For decades, this café on the old harbour has been the first place fishermen go when they step back on dry land. Broad windows look out at the boats and they're known for their breakfasts, brunches and smørrebrød light sandwiches. Since 1935, this "Coffee Wagon" (as the name translates) was the hangout of choice for dockworkers, vagrants, sailors, wanderers and anybody else who likes a good cup of coffee.
Tucked inside old boat repair shops, you'll find a surprising range of shops and boutiques to explore, each with a bent for something unique. There's a high-fashion boutique, a deli-butcher shop, a chocolate factory, a bistro-brewery, a goldsmith, a cheesemonger, a Japanese teahouse, and Valdis, the hit ice cream shop, just to name a few.
In Grandi, you have your pick of some of the best. The Maritime Museum, the Saga Museum, Whales of Iceland and Aurora Reykjavík are all right here.
This new street food hall is comfortable, interesting and a must-visit for foodies. It is located in the Iceland Ocean Cluster, which is part of the most innovative area in town, celebrating Icelandic culture and industry. There are nine 'street food' concessions, each with a unique style, representing cuisines as diverse as Korean kimchi tacos to barbecued Icelandic lamb. There's also a mini wine bar, a lax and champagne bar and a place to sample all kinds of that legendary Icelandic yogurt, Skyr. You'll probably have to come at least twice!
Starting in summer 2019, you'll be able to include an unforgettable visit to the ground-breaking attraction that is FlyOver Iceland, where you'll experience a stunning presentation of Iceland’s natural forces at work and then take a 'flight-ride' above some of Iceland's most remote and stunning landscapes.
A former fish meal factory now houses an art museum, the studio of renowned Icelandic-Danish artist Olafur Eliasson (he designed the exterior of Harpa) and the sleek and very trendy Marshall Restaurant+Bar.

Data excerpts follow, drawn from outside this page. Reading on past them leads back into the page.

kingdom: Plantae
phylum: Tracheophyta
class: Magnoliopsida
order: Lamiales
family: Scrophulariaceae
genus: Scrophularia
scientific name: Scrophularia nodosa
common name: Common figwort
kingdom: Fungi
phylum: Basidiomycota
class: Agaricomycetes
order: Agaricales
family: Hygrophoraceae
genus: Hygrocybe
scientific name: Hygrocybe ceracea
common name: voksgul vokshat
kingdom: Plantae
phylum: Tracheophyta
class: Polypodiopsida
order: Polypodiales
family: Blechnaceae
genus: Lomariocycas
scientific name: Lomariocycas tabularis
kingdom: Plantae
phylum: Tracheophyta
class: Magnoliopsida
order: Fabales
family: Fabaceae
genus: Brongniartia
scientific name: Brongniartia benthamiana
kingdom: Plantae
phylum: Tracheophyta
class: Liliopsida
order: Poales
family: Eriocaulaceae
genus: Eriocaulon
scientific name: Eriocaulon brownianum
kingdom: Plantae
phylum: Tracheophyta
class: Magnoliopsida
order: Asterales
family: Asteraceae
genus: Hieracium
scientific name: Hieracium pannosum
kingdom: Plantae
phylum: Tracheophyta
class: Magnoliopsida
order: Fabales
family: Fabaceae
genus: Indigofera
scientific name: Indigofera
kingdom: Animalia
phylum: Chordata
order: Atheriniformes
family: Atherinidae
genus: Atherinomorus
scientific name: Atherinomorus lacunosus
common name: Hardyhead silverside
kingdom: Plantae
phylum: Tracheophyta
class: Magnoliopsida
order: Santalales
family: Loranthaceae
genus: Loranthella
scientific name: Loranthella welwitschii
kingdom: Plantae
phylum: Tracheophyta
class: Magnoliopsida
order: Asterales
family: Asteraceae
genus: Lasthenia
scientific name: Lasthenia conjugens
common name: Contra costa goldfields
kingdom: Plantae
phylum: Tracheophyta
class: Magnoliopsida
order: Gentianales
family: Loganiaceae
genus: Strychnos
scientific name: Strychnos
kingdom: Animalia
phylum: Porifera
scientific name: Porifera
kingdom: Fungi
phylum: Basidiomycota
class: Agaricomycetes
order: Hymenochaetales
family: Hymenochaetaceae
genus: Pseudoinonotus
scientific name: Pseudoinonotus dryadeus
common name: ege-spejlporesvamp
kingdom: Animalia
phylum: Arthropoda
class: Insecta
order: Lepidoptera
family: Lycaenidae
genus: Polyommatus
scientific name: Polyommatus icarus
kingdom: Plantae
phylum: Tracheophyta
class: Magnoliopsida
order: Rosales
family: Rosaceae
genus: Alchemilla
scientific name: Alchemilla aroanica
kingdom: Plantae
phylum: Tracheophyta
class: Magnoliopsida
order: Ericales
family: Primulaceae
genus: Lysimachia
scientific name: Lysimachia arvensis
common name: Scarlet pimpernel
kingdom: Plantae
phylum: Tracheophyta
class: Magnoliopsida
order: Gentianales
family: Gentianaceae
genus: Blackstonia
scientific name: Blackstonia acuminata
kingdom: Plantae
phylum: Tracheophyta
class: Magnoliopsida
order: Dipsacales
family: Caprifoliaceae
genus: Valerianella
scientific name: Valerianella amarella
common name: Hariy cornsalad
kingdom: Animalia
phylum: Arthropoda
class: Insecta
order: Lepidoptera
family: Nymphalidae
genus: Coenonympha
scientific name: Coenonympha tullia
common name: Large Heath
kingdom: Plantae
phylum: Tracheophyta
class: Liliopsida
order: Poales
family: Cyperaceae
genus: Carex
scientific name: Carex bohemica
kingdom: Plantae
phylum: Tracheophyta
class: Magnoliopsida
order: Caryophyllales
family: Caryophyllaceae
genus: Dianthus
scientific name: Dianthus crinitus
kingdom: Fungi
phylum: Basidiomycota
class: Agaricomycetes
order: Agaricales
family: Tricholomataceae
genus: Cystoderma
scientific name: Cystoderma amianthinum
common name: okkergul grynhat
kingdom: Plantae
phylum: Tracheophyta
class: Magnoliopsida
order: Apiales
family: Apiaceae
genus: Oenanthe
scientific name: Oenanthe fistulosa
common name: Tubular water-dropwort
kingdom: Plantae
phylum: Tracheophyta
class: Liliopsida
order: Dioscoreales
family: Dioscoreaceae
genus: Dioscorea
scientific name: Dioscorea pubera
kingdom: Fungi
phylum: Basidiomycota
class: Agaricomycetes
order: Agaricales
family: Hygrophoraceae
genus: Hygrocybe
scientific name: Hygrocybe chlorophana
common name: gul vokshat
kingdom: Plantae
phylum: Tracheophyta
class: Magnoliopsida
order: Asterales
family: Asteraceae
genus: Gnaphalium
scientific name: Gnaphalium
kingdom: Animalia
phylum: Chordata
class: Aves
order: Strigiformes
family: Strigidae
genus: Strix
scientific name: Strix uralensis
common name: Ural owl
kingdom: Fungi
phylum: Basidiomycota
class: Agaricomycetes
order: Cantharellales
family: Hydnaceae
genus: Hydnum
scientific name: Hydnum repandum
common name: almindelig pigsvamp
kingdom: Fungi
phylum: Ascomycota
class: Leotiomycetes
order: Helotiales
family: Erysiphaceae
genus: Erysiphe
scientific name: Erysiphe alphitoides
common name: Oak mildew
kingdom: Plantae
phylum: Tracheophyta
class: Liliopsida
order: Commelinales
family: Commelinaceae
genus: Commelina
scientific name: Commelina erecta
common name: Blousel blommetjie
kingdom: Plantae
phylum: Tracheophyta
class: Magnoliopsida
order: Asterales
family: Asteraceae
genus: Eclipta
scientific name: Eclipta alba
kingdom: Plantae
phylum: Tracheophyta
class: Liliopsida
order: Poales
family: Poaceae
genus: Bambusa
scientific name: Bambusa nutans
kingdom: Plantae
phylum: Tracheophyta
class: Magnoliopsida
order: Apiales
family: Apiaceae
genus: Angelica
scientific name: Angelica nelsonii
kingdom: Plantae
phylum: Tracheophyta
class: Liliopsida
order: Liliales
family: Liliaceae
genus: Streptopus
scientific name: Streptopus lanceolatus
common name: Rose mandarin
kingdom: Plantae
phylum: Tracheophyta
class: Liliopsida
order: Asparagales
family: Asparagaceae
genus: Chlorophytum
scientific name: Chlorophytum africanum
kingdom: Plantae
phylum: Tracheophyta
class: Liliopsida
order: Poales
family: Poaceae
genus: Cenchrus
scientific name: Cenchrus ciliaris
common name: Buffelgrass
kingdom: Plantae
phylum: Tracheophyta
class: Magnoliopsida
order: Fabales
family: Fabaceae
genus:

Finish your visit with a stop at this unique outdoor art piece at the far end of the cape. It's a small round hill with a summit-top homage to the old tradition of wind-drying fish. The artist behind it, Olof Nordal, wanted it to be a place for peace within the city. You can look back across the old harbour to Harpa, where your outing started. In the Icelandic alphabet, it's written "Þúfa" alough it's "TH-OO-FHA".